### Task to complete
Reproduce the material line for line, from its first line through the line containing "面粗糙度（要求Ra0.1", including both ends. Leave the pictures out.

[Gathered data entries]
Content starts

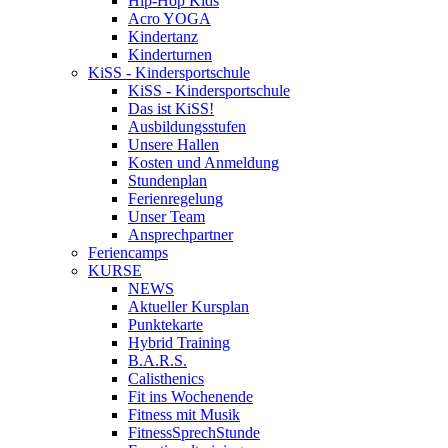
Hip-Hop Kids
Acro YOGA
Kindertanz
Kinderturnen
KiSS - Kindersportschule
KiSS - Kindersportschule
Das ist KiSS!
Ausbildungsstufen
Unsere Hallen
Kosten und Anmeldung
Stundenplan
Ferienregelung
Unser Team
Ansprechpartner
Feriencamps
KURSE
NEWS
Aktueller Kursplan
Punktekarte
Hybrid Training
B.A.R.S.
Calisthenics
Fit ins Wochenende
Fitness mit Musik
FitnessSprechStunde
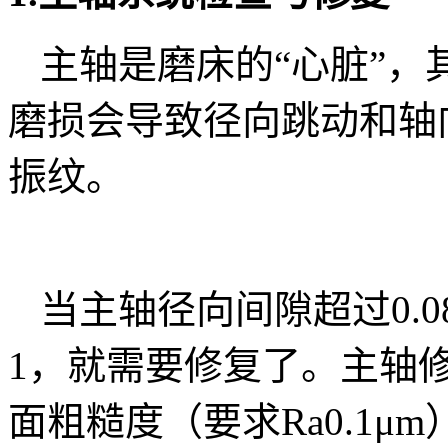
主轴是磨床的“心脏”
磨损会导致径向跳动和轴
振纹。
当主轴径向间隙超过0.0
1，就需要修复了。主轴
面粗糙度（要求Ra0.1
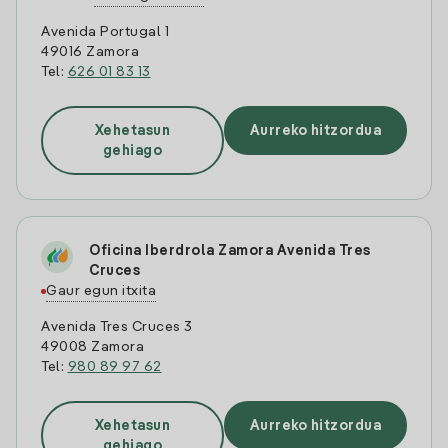
Avenida Portugal 1
49016 Zamora
Tel:
626 01 83 13
Xehetasun
Aurreko hitzordua
gehiago
Oficina Iberdrola Zamora Avenida Tres
Cruces
Gaur egun itxita
Avenida Tres Cruces 3
49008 Zamora
Tel:
980 89 97 62
Xehetasun
Aurreko hitzordua
gehiago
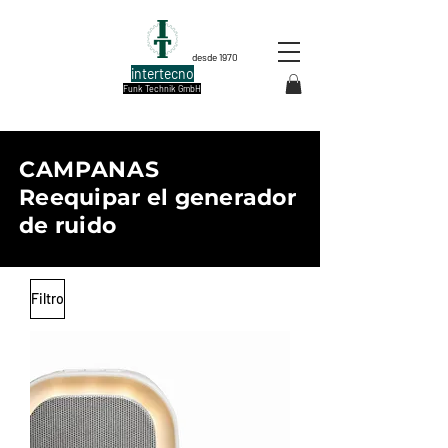
desde 1970
intertecno
Funk Technik GmbH
CAMPANAS
Reequipar el generador
de ruido
Filtro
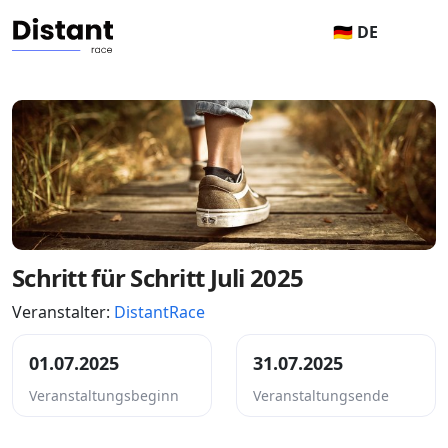
🇩🇪 DE
Schritt für Schritt Juli 2025
Veranstalter:
DistantRace
01.07.2025
31.07.2025
Veranstaltungsbeginn
Veranstaltungsende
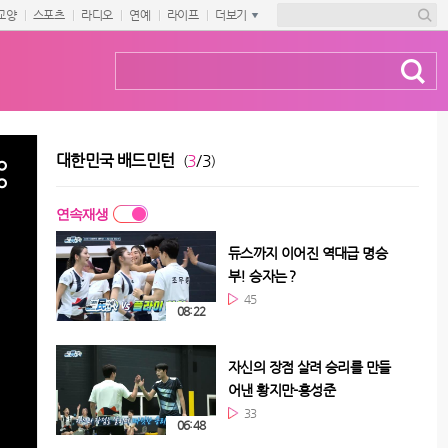
교양
스포츠
라디오
연예
라이프
더보기
대한민국 배드민턴
3
/3
(
)
연속재생
듀스까지 이어진 역대급 명승
부! 승자는？
45
08:22
자신의 장점 살려 승리를 만들
어낸 황지만-홍성준
33
06:48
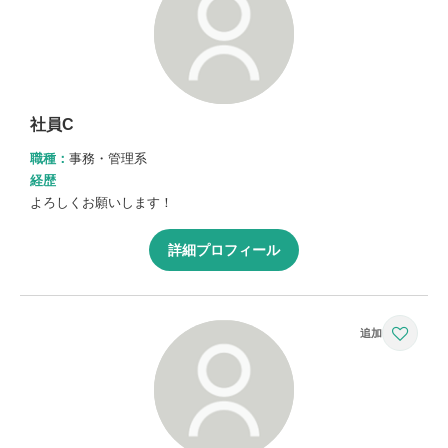
社員C
職種：
事務・管理系
経歴
よろしくお願いします！
詳細プロフィール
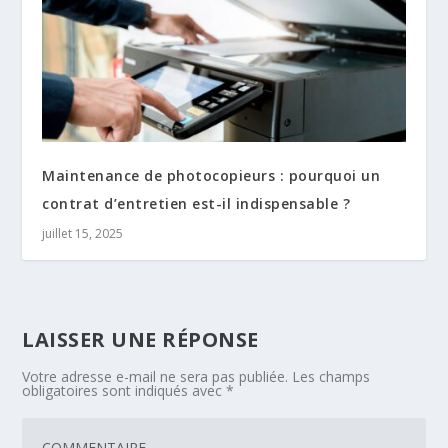
Maintenance de photocopieurs : pourquoi un
contrat d’entretien est-il indispensable ?
juillet 15, 2025
LAISSER UNE RÉPONSE
Votre adresse e-mail ne sera pas publiée.
Les champs
obligatoires sont indiqués avec
*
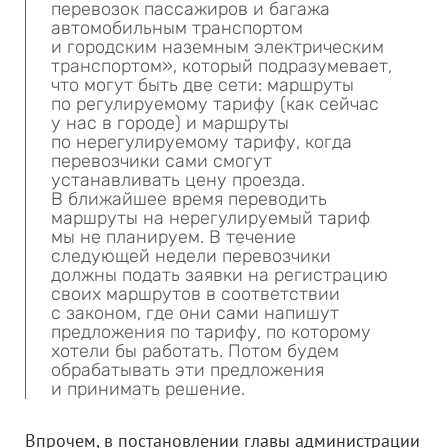
перевозок пассажиров и багажа
автомобильным транспортом
и городским наземным электрическим
транспортом», который подразумевает,
что могут быть две сети: маршруты
по регулируемому тарифу (как сейчас
у нас в городе) и маршруты
по нерегулируемому тарифу, когда
перевозчики сами смогут
устанавливать цену проезда.
В ближайшее время переводить
маршруты на нерегулируемый тариф
мы не планируем. В течение
следующей недели перевозчики
должны подать заявки на регистрацию
своих маршрутов в соответствии
с законом, где они сами напишут
предложения по тарифу, по которому
хотели бы работать. Потом будем
обрабатывать эти предложения
и принимать решение.
Впрочем, в постановлении главы администрации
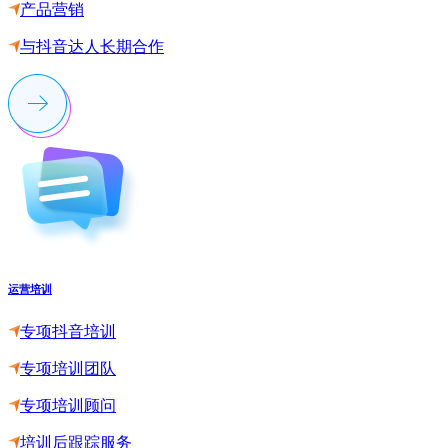
产品营销
与抖音达人长期合作
运营培训
专项抖音培训
专项培训团队
专项培训顾问
培训后跟踪服务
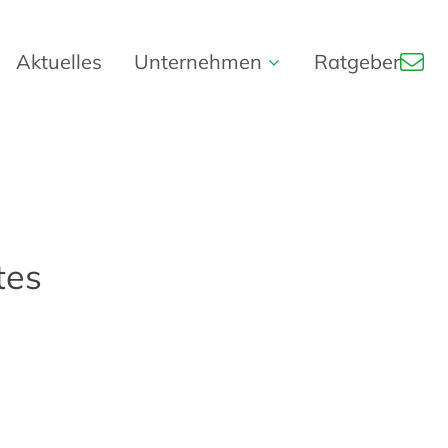
Aktuelles
Unternehmen
Ratgeber
Über uns
Unser Service
Kundenstimmen
tes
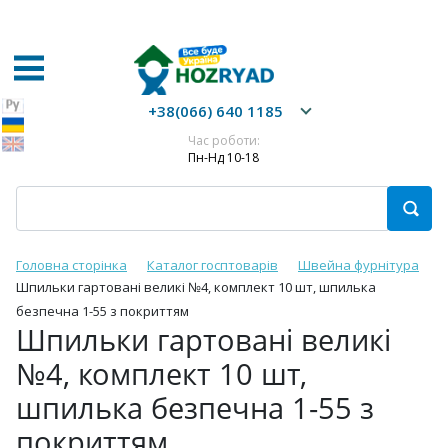
+38(066) 640 1185
Час роботи:
Пн-Нд 10-18
Головна сторінка
Каталог госптоварів
Швейна фурнітура
Шпильки гартовані великі №4, комплект 10 шт, шпилька
безпечна 1-55 з покриттям
Шпильки гартовані великі
№4, комплект 10 шт,
шпилька безпечна 1-55 з
покриттям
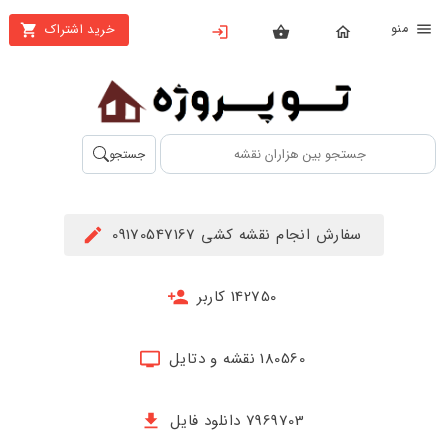
نو
خرید اشتراک
X
بستن
منو
محصولات
تهیه
جستجو
اشتراک
راهنما
سفارش انجام نقشه کشی 09170547167
دانلود
خرید
142750 کاربر
ها
180560 نقشه و دتایل
حساب
کاربری
7969703 دانلود فایل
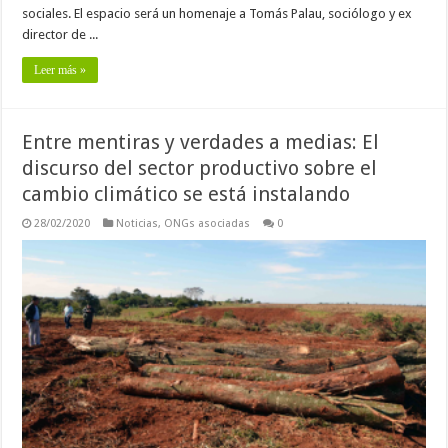
sociales. El espacio será un homenaje a Tomás Palau, sociólogo y ex
director de ...
Leer más »
Entre mentiras y verdades a medias: El
discurso del sector productivo sobre el
cambio climático se está instalando
28/02/2020
Noticias
,
ONGs asociadas
0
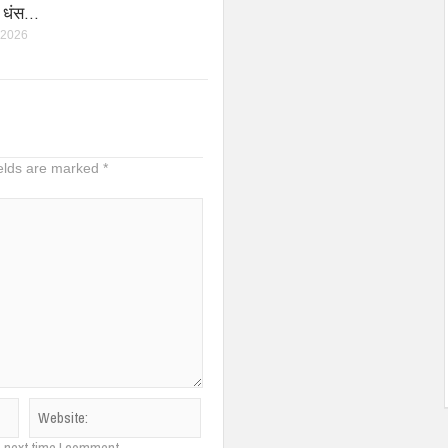
वे धंस…
 2026
ields are marked
*
e next time I comment.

Content ends

### Answer section
Hip-Hop Kids
Acro YOGA
Kindertanz
Kinderturnen
KiSS - Kindersportschule
KiSS - Kindersportschule
Das ist KiSS!
Ausbildungsstufen
Unsere Hallen
Kosten und Anmeldung
Stundenplan
Ferienregelung
Unser Team
Ansprechpartner
Feriencamps
KURSE
NEWS
Aktueller Kursplan
Punktekarte
Hybrid Training
B.A.R.S.
Calisthenics
Fit ins Wochenende
Fitness mit Musik
FitnessSprechStunde
主轴是磨床的“心脏”
磨损会导致径向跳动和轴
振纹。
当主轴径向间隙超过0.0
1，就需要修复了。主轴
面粗糙度（要求Ra0.1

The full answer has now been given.